*Data for this exercise*
● ● ● ● ●

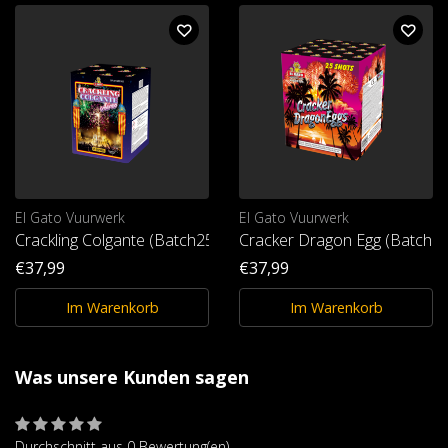
El Gato Vuurwerk
El Gato Vuurwerk
Crackling Colgante (Batch25)
Cracker Dragon Egg (Batch25
€37,99
€37,99
Im Warenkorb
Im Warenkorb
Was unsere Kunden sagen
Durchschnitt aus 0 Bewertung(en)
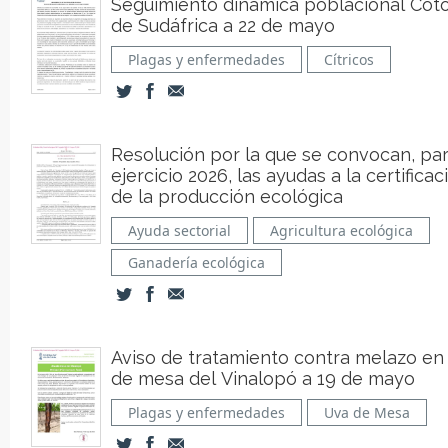
Seguimiento dinámica poblacional Cot
de Sudáfrica a 22 de mayo
Plagas y enfermedades
Cítricos
Resolución por la que se convocan, par
ejercicio 2026, las ayudas a la certificac
de la producción ecológica
Ayuda sectorial
Agricultura ecológica
Ganadería ecológica
Aviso de tratamiento contra melazo en
de mesa del Vinalopó a 19 de mayo
Plagas y enfermedades
Uva de Mesa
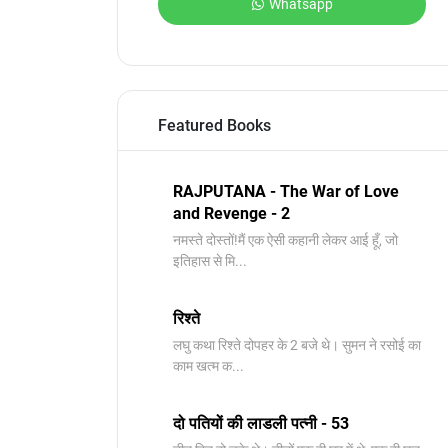
Whatsapp
Featured Books
RAJPUTANA - The War of Love
and Revenge - 2
नमस्ते दोस्तों!मैं एक ऐसी कहानी लेकर आई हूँ, जो
इतिहास से मि...
रिश्ते
लघु कथा रिश्ते दोपहर के 2 बजे थे। सुमन ने रसोई का
काम खत्म क...
दो पतियों की लाडली पत्नी - 53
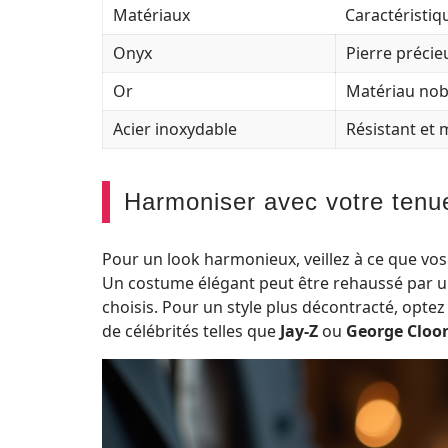
Matériaux
Caractéristiq
Onyx
Pierre précie
Or
Matériau nobl
Acier inoxydable
Résistant et
Harmoniser avec votre tenu
Pour un look harmonieux, veillez à ce que vos
Un costume élégant peut être rehaussé par un
choisis. Pour un style plus décontracté, optez
de célébrités telles que
Jay-Z
ou
George Cloo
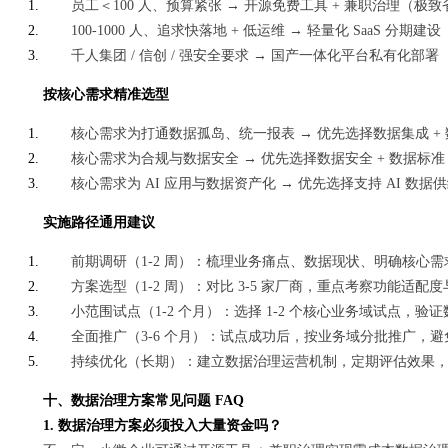
员工＜100 人、预算紧张 → 开源免费工具 + 兼职治理（极
100-1000 人、追求快落地 + 低运维 → 轻量化 SaaS
千人集团 / 信创 / 强安全要求 → 国产一体化平台私有化
按核心需求精准选型
核心需求为打通数据孤岛、统一报表 → 优先选择数据集成 + 
核心需求为合规与数据安全 → 优先选择数据安全 + 数据标准
核心需求为 AI 应用与数据资产化 → 优先选择支持 AI 
实施路径通用建议
前期调研（1-2 周）：梳理业务痛点、数据现状、明确核心需
方案选型（1-2 周）：对比 3-5 家厂商，重点考察功能适配
小范围试点（1-2 个月）：选择 1-2 个核心业务域试点，验
全面推广（3-6 个月）：试点成功后，按业务域分批推广，
持续优化（长期）：建立数据治理运营机制，定期评估效果
十、数据治理方案常见问题 FAQ
1. 数据治理方案必须投入大量资金吗？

● ● ● ● ●

*Assignment*
Write the text read from the records above as a JSON list of strings, one string per line, with blank lines and the pictures left out.

*Solution*
[
  "El Gato Vuurwerk",
  "El Gato Vuurwerk",
  "Crackling Colgante (Batch25)",
  "Cracker Dragon Egg (Batch25",
  "€37,99",
  "€37,99",
  "Im Warenkorb",
  "Im Warenkorb",
  "Was unsere Kunden sagen",
  "Durchschnitt aus 0 Bewertung(en)",
  "Seguimiento dinámica poblacional Cot",
  "de Sudáfrica a 22 de mayo",
  "Plagas y enfermedades",
  "Cítricos",
  "Resolución por la que se convocan, par",
  "ejercicio 2026, las ayudas a la certificac",
  "de la producción ecológica",
  "Ayuda sectorial",
  "Agricultura ecológica",
  "Ganadería ecológica",
  "Aviso de tratamiento contra melazo en",
  "de mesa del Vinalopó a 19 de mayo",
  "Plagas y enfermedades",
  "Uva de Mesa",
  "Whatsapp",
  "Featured Books",
  "RAJPUTANA - The War of Love",
  "and Revenge - 2",
  "नमस्ते दोस्तों!मैं एक ऐसी कहानी लेकर आई हूँ, जो",
  "इतिहास से मि...",
  "रिश्ते",
  "लघु कथा रिश्ते दोपहर के 2 बजे थे। सुमन ने रसोई का",
  "काम खत्म क...",
  "दो पतियों की लाडली पत्नी - 53",
  "Matériaux",
  "Caractéristiq",
  "Onyx",
  "Pierre précie",
  "Or",
  "Matériau nobl",
  "Acier inoxydable",
  "Résistant et",
  "Harmoniser avec votre tenu",
  "Pour un look harmonieux, veillez à ce que vos",
  "Un costume élégant peut être rehaussé par un",
  "choisis. Pour un style plus décontracté, optez",
  "de célébrités telles que",
  "Jay-Z",
  "ou",
  "George Cloo",
  "员工＜100 人、预算紧张 → 开源免费工具 + 兼职治理（极",
  "100-1000 人、追求快落地 + 低运维 → 轻量化 SaaS",
  "千人集团 / 信创 / 强安全要求 → 国产一体化平台私有化",
  "按核心需求精准选型",
  "核心需求为打通数据孤岛、统一报表 → 优先选择数据集成 + ",
  "核心需求为合规与数据安全 → 优先选择数据安全 + 数据标准",
  "核心需求为 AI 应用与数据资产化 → 优先选择支持 AI ",
  "实施路径通用建议",
  "前期调研（1-2 周）：梳理业务痛点、数据现状、明确核心需",
  "方案选型（1-2 周）：对比 3-5 家厂商，重点考察功能适配",
  "小范围试点（1-2 个月）：选择 1-2 个核心业务域试点，验",
  "全面推广（3-6 个月）：试点成功后，按业务域分批推广，",
  "持续优化（长期）：建立数据治理运营机制，定期评估效果",
  "十、数据治理方案常见问题 FAQ",
  "1. 数据治理方案必须投入大量资金吗？"
]